→ **Task to complete**: Reproduce the listing below word for word, from its first line down to and including the line that contains "ishers are in working order and". Leave out the pictures.

→ **Provided information**:

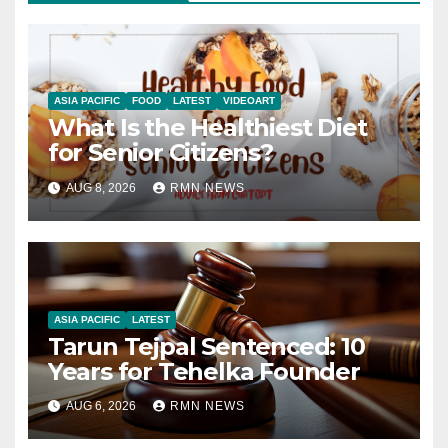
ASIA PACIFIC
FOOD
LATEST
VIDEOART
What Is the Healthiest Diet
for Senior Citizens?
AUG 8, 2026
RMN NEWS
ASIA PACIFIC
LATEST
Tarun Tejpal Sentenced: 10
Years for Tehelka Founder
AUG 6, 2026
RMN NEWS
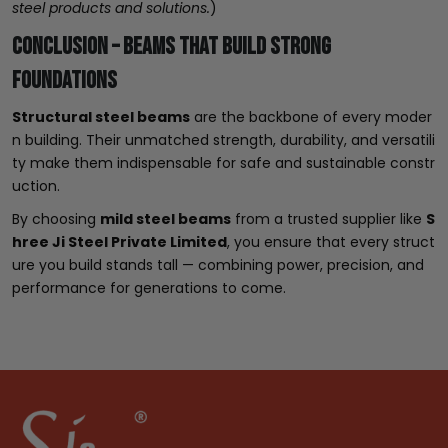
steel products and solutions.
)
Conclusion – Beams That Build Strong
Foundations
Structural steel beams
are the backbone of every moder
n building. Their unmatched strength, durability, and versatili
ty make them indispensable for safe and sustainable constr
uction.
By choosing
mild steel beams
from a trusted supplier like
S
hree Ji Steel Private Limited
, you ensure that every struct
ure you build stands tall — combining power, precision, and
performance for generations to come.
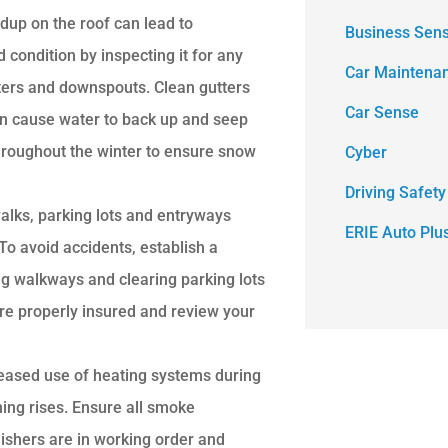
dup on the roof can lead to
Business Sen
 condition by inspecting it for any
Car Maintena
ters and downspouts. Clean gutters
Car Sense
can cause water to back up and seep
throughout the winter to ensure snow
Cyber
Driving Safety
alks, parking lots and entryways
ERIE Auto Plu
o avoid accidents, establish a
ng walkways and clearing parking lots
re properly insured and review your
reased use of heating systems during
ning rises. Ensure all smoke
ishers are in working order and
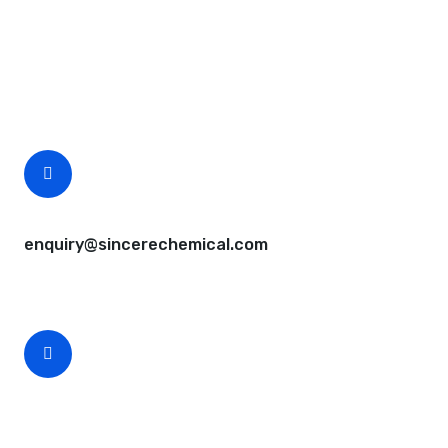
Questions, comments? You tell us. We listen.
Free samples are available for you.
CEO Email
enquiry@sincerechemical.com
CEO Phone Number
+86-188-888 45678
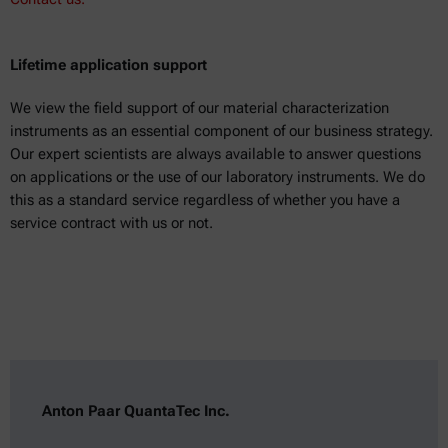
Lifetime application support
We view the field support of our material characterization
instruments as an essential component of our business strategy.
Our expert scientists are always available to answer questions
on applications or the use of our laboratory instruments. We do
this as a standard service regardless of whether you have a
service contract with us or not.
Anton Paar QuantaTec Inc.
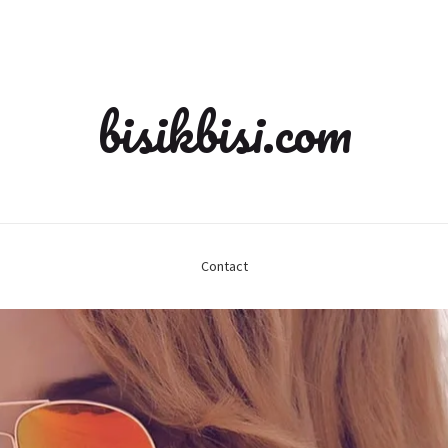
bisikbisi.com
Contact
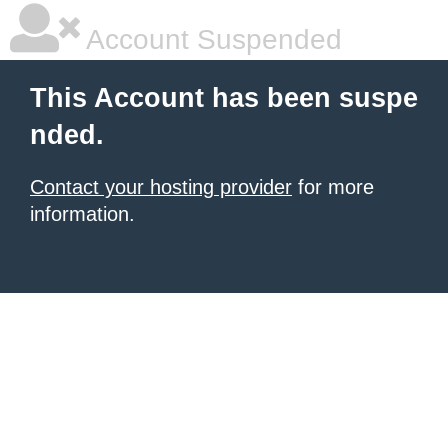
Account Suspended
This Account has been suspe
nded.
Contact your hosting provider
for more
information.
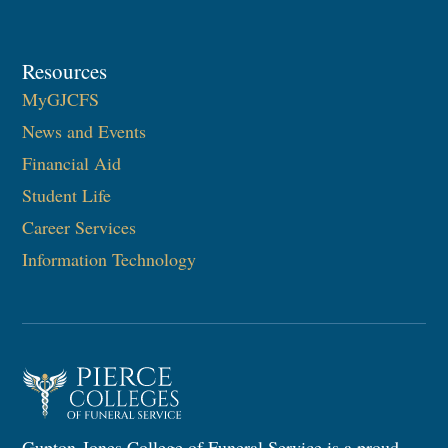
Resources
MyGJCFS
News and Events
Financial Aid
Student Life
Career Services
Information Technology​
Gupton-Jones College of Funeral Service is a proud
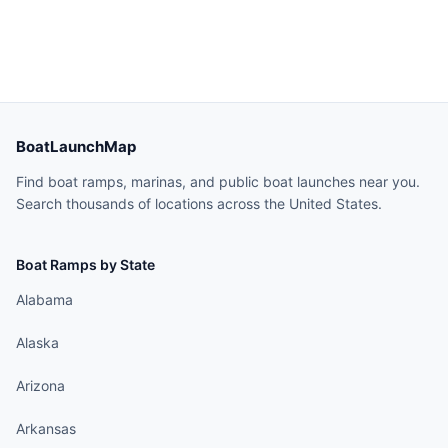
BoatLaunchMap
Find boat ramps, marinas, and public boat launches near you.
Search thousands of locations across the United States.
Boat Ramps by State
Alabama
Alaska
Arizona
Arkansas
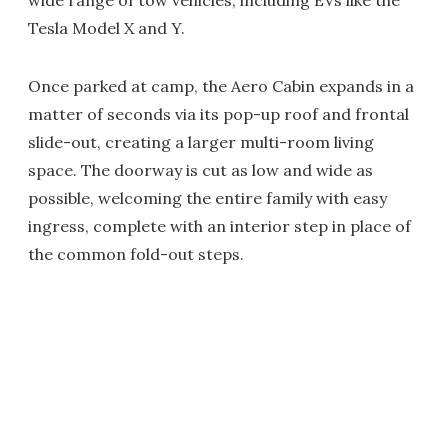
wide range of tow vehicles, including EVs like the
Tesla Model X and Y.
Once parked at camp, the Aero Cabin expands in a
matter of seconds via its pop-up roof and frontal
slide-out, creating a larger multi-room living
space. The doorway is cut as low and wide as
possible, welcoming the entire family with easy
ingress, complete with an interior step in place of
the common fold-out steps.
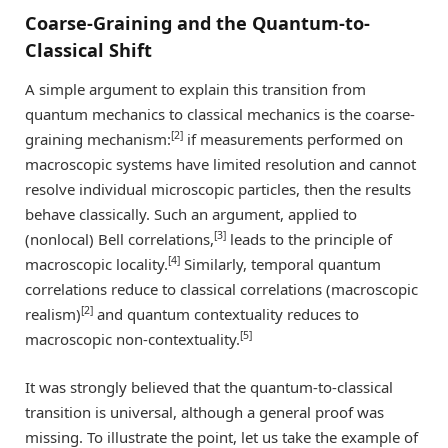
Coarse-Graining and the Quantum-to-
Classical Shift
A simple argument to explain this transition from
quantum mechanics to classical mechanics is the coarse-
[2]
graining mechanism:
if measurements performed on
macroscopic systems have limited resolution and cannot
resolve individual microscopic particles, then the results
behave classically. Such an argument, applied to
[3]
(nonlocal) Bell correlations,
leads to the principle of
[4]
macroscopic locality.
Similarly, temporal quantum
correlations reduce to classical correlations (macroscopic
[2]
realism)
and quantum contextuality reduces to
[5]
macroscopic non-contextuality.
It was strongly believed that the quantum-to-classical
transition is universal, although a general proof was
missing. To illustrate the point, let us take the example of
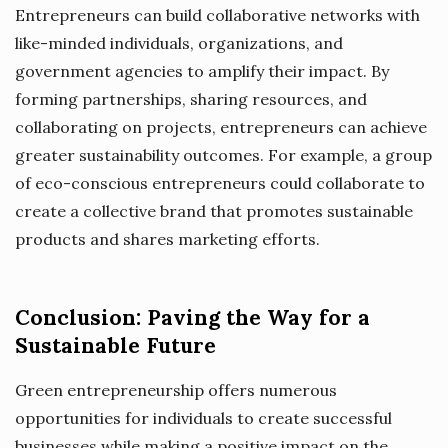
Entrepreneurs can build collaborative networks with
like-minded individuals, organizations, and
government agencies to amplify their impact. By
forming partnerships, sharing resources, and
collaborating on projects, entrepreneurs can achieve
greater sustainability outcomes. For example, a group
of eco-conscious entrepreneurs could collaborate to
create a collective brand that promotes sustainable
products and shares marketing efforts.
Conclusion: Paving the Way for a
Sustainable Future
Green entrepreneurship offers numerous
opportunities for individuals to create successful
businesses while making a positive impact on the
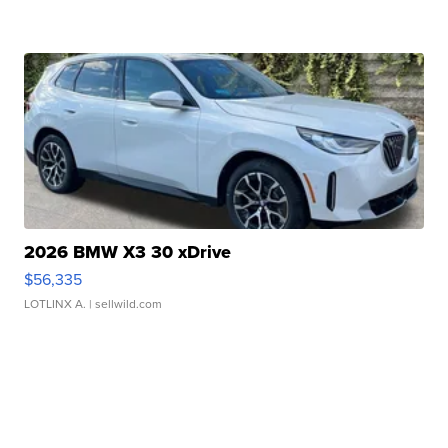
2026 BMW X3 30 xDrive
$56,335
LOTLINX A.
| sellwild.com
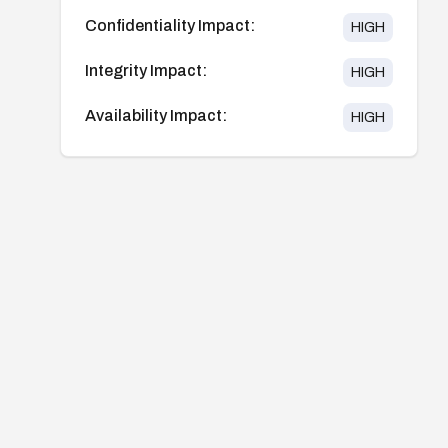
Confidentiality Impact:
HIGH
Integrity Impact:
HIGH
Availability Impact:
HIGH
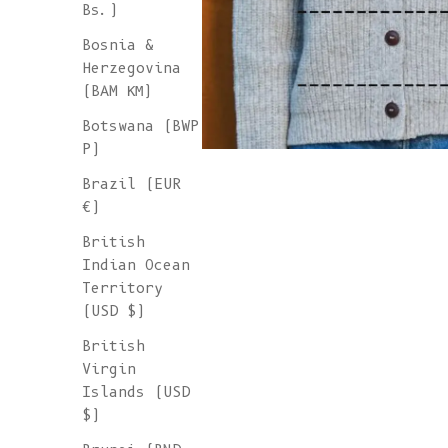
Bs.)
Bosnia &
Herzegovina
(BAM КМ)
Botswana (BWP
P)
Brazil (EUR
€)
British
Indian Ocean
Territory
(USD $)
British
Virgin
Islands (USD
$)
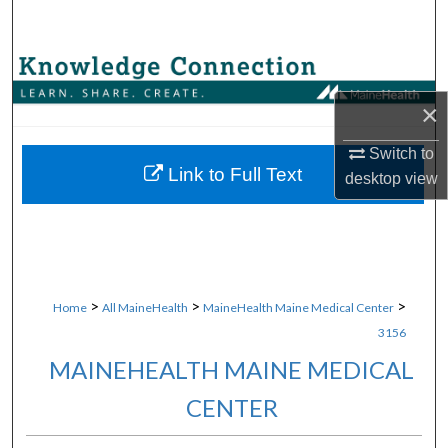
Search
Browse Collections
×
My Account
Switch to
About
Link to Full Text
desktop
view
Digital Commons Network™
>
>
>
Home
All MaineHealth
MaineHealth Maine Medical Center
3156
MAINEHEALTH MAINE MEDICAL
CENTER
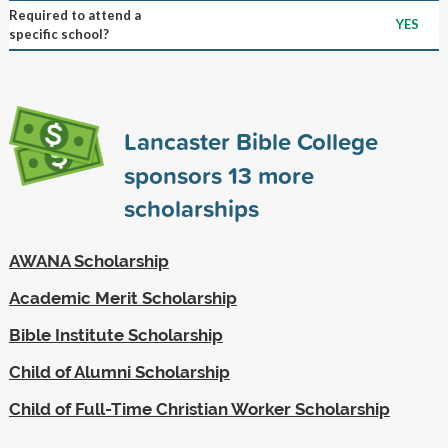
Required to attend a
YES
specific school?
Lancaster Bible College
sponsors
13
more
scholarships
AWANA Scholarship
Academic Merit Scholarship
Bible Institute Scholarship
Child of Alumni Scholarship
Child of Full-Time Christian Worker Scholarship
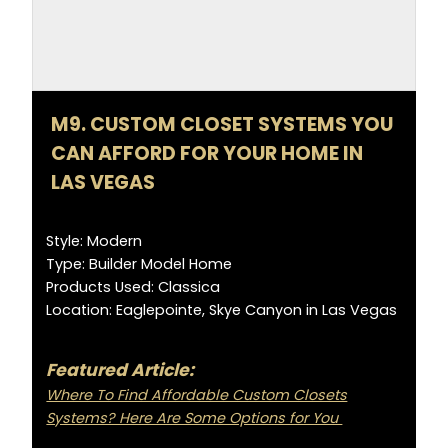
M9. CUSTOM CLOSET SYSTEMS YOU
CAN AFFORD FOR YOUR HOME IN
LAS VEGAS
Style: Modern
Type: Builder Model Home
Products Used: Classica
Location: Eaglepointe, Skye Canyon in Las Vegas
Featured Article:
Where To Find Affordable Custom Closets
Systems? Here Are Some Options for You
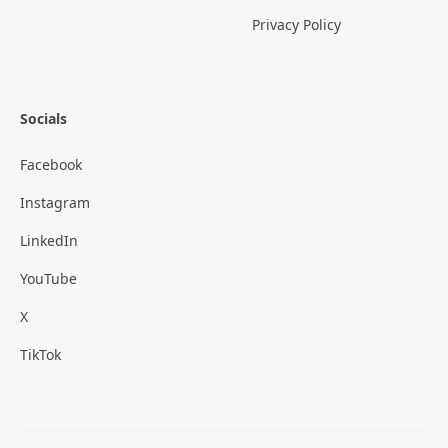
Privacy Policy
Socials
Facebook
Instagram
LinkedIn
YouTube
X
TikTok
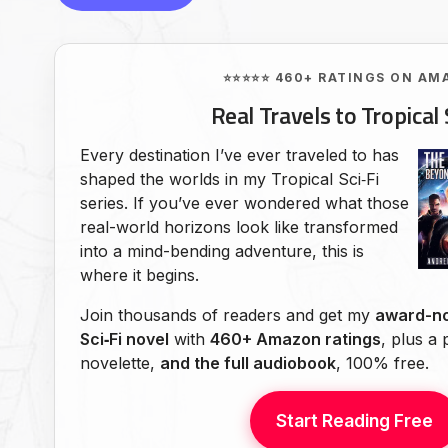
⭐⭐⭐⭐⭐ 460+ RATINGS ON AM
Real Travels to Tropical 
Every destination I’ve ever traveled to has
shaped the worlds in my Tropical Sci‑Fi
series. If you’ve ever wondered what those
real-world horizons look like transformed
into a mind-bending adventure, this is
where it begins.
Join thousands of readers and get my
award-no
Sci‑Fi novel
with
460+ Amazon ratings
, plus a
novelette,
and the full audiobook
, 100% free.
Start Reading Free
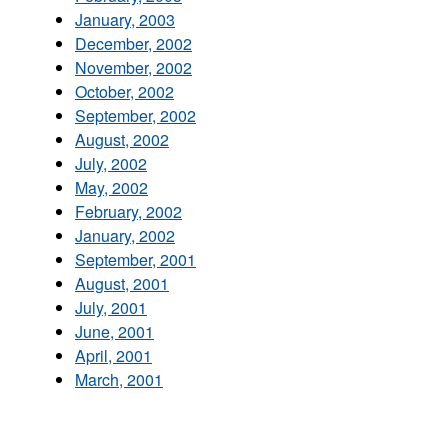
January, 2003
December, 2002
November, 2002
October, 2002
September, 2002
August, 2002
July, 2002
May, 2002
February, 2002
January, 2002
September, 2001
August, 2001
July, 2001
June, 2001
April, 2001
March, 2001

→ **Task answer**:
ASIA PACIFIC
FOOD
LATEST
VIDEOART
What Is the Healthiest Diet
for Senior Citizens?
AUG 8, 2026
RMN NEWS
ASIA PACIFIC
LATEST
Tarun Tejpal Sentenced: 10
Years for Tehelka Founder
AUG 6, 2026
RMN NEWS
steel products and solutions.
)
Conclusion – Beams That Build Strong
Foundations
Structural steel beams
are the backbone of every moder
n building. Their unmatched strength, durability, and versatili
ty make them indispensable for safe and sustainable constr
uction.
By choosing
mild steel beams
from a trusted supplier like
S
hree Ji Steel Private Limited
, you ensure that every struct
ure you build stands tall — combining power, precision, and
performance for generations to come.
dup on the roof can lead to
Business Sen
 condition by inspecting it for any
Car Maintena
ters and downspouts. Clean gutters
Car Sense
can cause water to back up and seep
throughout the winter to ensure snow
Cyber
Driving Safety
alks, parking lots and entryways
ERIE Auto Plu
o avoid accidents, establish a
ng walkways and clearing parking lots
re properly insured and review your
reased use of heating systems during
ning rises. Ensure all smoke
ishers are in working order and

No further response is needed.